Friday, September 23, 2011

Perspective

I have a long list of errands to run today. My house is a mess. The washer and dryer are both spinning right now. My face is broken out. My hair looks unkept. I am twenty pounds heavier than I should be. I am less than what I want to be.

But I am trying to keep the right perspective.

Yesterday gave me all the perspective I needed. I sat in a crowded waiting room observing those around me, taking in the many faces of sickness. There was one young man, looked to be in his 30's, bald head, red around the eyes, mask covering his mouth and nose. He and his wife passed an Ipad back and forth taking turns amusing themselves with the most modern toy. He had a thick book from a library as well, choosing to read it when his healthy looking wife monopolized the gadget. Cancer.

There was an old woman, thin and frail in stature but for a distended abdomen. She was alone and confused about her appointment time when my mother and I entered the lab for blood work.

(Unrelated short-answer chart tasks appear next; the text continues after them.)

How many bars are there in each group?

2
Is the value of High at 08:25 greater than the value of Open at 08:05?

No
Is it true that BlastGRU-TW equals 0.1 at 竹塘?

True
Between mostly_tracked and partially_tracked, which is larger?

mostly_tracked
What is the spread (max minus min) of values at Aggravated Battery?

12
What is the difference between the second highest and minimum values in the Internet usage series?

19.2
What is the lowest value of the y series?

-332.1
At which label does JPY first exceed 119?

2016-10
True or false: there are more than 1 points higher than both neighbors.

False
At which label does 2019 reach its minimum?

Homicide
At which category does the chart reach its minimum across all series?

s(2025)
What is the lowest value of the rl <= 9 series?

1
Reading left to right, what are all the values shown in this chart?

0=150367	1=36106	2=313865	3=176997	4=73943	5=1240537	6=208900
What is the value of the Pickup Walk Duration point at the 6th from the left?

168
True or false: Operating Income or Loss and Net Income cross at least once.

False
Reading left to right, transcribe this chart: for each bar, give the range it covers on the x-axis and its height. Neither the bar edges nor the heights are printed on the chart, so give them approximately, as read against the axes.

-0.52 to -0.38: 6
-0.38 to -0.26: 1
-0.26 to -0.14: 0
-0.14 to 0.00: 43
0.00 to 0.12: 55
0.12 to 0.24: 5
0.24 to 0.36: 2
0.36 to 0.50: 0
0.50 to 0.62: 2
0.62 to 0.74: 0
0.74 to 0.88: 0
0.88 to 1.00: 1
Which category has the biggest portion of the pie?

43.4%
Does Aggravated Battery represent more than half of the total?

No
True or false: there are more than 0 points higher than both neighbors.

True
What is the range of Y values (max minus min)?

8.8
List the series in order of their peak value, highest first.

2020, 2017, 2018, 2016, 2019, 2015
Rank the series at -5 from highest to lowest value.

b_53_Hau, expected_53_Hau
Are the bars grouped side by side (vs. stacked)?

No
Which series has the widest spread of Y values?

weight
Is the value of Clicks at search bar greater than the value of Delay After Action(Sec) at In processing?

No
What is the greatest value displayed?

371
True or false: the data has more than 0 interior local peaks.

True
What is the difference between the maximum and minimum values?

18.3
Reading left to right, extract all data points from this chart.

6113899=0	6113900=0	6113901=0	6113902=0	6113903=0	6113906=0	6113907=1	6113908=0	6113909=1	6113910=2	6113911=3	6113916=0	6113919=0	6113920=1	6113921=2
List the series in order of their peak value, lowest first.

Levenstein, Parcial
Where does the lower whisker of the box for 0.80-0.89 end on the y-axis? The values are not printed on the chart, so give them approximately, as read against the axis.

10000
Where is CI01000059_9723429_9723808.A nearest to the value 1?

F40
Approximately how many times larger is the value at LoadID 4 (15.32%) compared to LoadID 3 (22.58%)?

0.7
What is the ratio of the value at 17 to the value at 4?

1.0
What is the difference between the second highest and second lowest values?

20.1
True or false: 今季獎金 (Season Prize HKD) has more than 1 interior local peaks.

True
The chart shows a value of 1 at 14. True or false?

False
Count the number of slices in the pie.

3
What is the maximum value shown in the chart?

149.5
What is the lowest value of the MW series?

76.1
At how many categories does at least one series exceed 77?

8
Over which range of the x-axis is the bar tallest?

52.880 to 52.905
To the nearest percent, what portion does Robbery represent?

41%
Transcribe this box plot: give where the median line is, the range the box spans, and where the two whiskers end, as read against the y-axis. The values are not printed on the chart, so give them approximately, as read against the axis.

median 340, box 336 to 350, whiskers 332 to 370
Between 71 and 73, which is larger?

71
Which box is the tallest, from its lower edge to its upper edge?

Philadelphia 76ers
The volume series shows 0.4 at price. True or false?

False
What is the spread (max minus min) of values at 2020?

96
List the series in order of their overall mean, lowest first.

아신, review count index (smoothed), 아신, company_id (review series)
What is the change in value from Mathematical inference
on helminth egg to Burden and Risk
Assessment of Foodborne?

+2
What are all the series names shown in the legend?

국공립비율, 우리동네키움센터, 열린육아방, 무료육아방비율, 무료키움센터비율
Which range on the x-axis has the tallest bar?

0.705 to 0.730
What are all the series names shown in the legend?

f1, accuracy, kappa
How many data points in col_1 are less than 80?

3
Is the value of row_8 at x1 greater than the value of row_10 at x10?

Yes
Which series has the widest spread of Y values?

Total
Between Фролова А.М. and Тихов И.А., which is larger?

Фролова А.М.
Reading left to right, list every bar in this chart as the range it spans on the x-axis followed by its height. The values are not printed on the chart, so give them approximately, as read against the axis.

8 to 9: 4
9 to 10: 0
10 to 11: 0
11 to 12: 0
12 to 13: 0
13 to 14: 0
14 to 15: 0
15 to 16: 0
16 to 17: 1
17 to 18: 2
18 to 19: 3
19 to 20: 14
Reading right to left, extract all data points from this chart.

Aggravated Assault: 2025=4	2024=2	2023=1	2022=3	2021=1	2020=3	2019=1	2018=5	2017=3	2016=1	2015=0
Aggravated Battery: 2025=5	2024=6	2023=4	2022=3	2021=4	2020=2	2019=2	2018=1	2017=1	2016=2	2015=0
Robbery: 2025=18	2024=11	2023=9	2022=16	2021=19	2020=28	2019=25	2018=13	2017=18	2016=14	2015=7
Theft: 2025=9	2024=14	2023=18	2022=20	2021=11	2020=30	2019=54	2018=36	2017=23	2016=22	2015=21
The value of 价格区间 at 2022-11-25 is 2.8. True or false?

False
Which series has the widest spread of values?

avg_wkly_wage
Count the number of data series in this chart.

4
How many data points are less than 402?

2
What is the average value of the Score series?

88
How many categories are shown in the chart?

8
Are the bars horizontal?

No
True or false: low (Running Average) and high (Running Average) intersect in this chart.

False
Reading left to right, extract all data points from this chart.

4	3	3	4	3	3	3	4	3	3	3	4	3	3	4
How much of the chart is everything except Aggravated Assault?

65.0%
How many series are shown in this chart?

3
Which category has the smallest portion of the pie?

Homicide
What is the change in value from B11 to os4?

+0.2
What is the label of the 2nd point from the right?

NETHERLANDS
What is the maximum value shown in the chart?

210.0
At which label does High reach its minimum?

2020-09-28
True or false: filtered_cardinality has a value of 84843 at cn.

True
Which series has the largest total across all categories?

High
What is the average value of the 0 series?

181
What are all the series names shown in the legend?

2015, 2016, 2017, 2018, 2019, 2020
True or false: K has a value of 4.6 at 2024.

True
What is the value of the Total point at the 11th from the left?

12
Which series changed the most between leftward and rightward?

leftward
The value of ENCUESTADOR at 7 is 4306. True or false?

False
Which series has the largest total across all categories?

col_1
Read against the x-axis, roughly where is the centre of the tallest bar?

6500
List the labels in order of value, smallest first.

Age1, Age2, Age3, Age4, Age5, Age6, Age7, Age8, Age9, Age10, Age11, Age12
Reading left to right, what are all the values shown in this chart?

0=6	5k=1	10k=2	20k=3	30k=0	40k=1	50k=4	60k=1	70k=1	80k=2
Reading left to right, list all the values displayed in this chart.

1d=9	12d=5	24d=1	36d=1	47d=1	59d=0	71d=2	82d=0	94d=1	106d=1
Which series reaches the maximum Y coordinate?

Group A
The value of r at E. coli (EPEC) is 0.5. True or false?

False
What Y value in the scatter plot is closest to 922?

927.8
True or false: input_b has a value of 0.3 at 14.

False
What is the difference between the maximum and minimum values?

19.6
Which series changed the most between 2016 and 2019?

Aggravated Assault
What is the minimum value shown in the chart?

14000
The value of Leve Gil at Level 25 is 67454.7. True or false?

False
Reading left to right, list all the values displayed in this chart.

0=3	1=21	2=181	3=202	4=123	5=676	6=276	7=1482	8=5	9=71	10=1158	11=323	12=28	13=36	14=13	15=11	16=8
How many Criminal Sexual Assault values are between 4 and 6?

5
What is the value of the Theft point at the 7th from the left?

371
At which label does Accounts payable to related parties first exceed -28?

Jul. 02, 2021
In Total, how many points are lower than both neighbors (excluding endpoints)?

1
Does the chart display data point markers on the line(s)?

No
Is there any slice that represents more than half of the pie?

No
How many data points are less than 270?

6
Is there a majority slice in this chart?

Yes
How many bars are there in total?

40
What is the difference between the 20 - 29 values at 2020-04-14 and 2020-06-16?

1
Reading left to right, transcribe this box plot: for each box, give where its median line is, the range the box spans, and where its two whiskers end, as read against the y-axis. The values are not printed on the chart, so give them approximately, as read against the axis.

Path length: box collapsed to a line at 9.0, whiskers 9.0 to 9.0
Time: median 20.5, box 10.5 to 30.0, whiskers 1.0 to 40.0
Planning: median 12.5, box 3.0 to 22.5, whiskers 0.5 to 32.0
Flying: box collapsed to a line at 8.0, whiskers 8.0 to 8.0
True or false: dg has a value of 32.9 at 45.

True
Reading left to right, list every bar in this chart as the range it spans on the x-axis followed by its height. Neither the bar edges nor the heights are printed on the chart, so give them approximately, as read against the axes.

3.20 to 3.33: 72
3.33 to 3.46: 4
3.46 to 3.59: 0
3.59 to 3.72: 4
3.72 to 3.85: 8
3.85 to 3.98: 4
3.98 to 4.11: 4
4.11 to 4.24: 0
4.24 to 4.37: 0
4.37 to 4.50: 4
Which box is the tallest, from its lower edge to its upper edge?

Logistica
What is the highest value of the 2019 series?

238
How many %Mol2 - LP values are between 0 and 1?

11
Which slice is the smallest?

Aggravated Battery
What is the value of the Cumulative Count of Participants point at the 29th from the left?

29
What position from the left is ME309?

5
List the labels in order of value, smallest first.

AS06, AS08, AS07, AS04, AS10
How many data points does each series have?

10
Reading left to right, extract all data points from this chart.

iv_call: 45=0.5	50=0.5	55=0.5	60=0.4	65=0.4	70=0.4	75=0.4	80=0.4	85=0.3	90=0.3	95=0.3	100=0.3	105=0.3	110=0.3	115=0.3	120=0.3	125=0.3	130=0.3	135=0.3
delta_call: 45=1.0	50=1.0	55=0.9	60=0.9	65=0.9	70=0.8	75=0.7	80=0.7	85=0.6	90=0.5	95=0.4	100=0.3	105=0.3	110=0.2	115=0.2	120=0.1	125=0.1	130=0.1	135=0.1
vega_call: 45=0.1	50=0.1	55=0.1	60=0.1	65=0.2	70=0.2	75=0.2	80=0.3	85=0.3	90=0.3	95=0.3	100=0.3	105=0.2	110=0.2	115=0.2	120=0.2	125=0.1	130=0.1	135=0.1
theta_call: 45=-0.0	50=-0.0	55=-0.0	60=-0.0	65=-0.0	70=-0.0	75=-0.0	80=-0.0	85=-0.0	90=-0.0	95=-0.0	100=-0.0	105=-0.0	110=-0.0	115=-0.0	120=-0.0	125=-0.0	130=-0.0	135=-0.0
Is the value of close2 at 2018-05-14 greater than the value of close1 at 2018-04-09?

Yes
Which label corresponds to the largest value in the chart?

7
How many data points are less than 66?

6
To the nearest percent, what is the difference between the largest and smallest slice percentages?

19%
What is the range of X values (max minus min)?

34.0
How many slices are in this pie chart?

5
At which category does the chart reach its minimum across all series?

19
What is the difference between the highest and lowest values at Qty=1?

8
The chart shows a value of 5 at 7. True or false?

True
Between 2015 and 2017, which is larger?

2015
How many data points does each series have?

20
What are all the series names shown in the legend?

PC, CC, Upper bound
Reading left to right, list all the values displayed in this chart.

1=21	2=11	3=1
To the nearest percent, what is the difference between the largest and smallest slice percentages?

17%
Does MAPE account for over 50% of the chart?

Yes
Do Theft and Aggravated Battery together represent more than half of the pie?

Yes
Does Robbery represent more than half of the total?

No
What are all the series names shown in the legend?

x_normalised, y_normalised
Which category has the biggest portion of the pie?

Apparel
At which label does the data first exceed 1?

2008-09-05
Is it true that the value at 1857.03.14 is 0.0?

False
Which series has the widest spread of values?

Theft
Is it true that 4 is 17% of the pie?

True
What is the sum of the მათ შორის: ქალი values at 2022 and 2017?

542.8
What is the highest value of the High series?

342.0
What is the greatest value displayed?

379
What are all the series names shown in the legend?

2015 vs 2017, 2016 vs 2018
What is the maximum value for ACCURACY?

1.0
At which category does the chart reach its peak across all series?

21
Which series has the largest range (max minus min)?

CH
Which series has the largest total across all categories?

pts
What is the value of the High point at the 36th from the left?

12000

I noticed her again when she came into the large waiting room and sat beside me, still alone. Alone. Cancer.

There was a middle-aged man wheeled into the waiting room by one of the friendly red-shirted escorts seen all over the hospital granting rides to patients across the floor or to the parking deck. He was weak and stood with the assistance of a cane to get close enough to the chair to sit down. His wife carried a sick pan, rose colored plastic, the staple of every hospital room across America. She handed the pan to him, and he placed it on the floor in between his black Under Armor athletic shoes, resting his head on his knee and covering his face with the hood on his fleece jacket. Every so often, the man would spit into the pan. He raised up to relax, and I caught a glimpse of him resting his head on his wife's shoulder, eyes closed and appearing almost at peace for a minute. Cancer.

A woman sat with her back to me. Her hair caught my eye, and from my shopping excursion the other day with my mother, I could tell it was a wig. It just sat too perfectly, and the color didn't look quite right even for a salon color job. It was pretty, but it wasn't natural. Cancer.

If there's anything that will put the laundry pile and to-do list in perspective, it's sitting in that waiting room taking it all in. Taking in each face, each family, each loved one touched by this wretched disease. Cancer knows no boundaries and shows no favoritism. It doesn't care how much or how little you have, how old or how young. When it attacks, it goes at its victim in full force, no holding back. Cancer doesn't care if you've got a laundry basket full of dirty unmentionables or a backseat full of children or a life ahead of you. Cancer has no feelings, no mercy.

Cancer has made me realize what is important in life, and it has nothing to do with how many errands I can run in two hour's time, how clean my kitchen floor is, or how perfectly coordinated my wardrobe looks. It's about the laughter with loved ones, the shoulders I have to rest my head on when I'm weary, and the people I want to lean on me when they need a break. It's about people, relationships, and the miraculous love of God that's inside us all. It's about spreading that love, that hope, to as many as we can in every opportunity available to us.

So let's all try to keep it in perspective today.

4 comments:

Erika said...

Amen! I love you.

Kristin said...

Oh, wow, how I love this. How I needed it. I've been searching on pinterest for diets, appetite suppression techniques, exercise ideas because I was so discouraged by a scale I shouldn't have stepped on today.

You are so right here. I have been in those waiting rooms. I have held that rose colored sick pan. I have held frail hands. I have trimmed a mustache that he didn't have the strength to trim. I needed this reminder.

So happy for your mom's positive response to the new treatment. Soak her up!

Nana's Notes said...

I was right there with you and I felt it all as you did. But you, sweet girl, have put it into beautiful words. Keep those words coming. It will help us all keep perspective. Love you. Aunt Norma

carrie said...

Tamara, your ability to write is amazing but your heart is more amazing! Thanks for reminded me the things that are important in life! Love you!